TASK STATEMENT
Substitute "Bitrix24" for every occurrence of "Битрикс24" in the text of the rows below, changing nothing else. Give the text again without the pictures.

Page images and extracted text

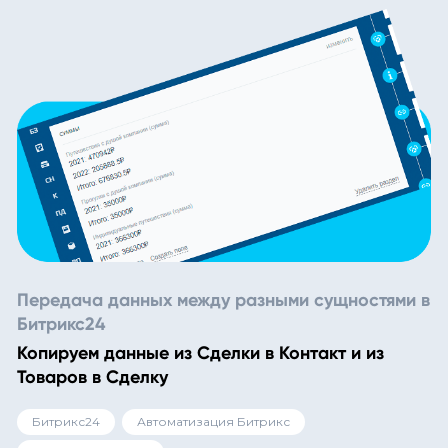
Передача данных между разными сущностями в
Битрикс24
Копируем данные из Сделки в Контакт и из
Товаров в Сделку
Битрикс24
Автоматизация Битрикс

RESPONSE AREA
Передача данных между разными сущностями в
Bitrix24
Копируем данные из Сделки в Контакт и из
Товаров в Сделку
Bitrix24
Автоматизация Битрикс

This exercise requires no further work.